Mixing Alcohol and Marijuana

It turns out that, while alcohol and marijuana are the two drugs used the most, there has been little research on the use of the drugs together. With the growing rates of marijuana acceptance in the United States, there is a need to understand the effects of mixing alcohol and cannabis. Analyzing data from the 2005 and 2010 National Alcohol Survey, researchers found that simultaneous use of alcohol and marijuana double the odds of drunk driving, social consequences, and self-harm.
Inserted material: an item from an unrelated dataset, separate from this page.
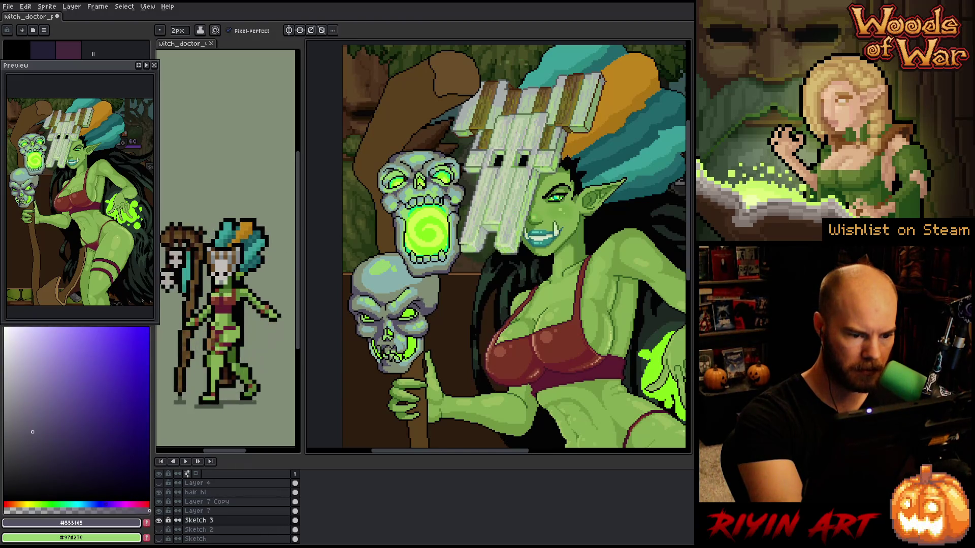
{"action": "left_click", "coordinate": [436, 366], "text": "alt"}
The research team found that simultaneous users were more likely to drive drunk, compared to those who did not mix the two substances, Medical News Today reports. What’s more, those who used alcohol and marijuana at the same time had the heaviest drinking patterns in terms of quantity and frequency. The researchers observed the varying demographics, alcohol-related social consequences, harms to self, and drunk driving across simultaneous, concurrent, and alcohol-only using groups.
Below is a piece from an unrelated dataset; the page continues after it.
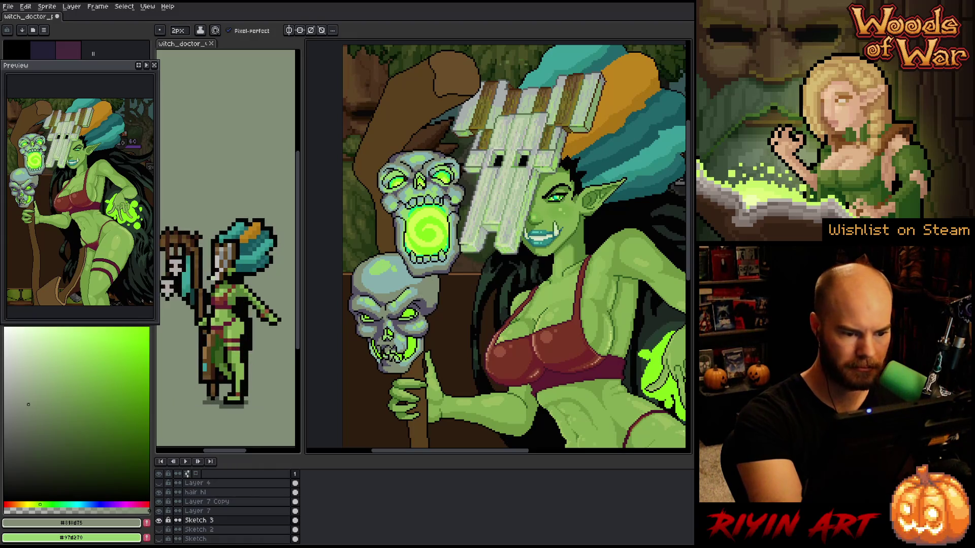
{"action": "left_click", "coordinate": [391, 285], "text": "alt"}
“There has been some disagreement regarding whether using cannabis and alcohol together is more dangerous than using either alone,” said Meenakshi S. Subbaraman, corresponding author for the study and associate scientist at the Alcohol Research Group, a program of the Public Health Institute. “My study is the first to compare how simultaneous and concurrent use of alcohol and cannabis relate to drunk driving and other social consequences among adults, and the first to examine differences between simultaneous and concurrent users in terms of demographics and substance use quantity/frequency. In this study, concurrent means having used both alcohol and cannabis within the previous 12 months, but always separately.”

“Because of both the number of states permitting medical marijuana, and differing legalizations in Washington and Colorado, as well as efforts in other states for legalization, this is a timely study and indeed it is an understudied issue,” added Tom Greenfield, center director of the Alcohol Research Group.

The findings were published in the journal Alcoholism: Clinical & Experimental Research.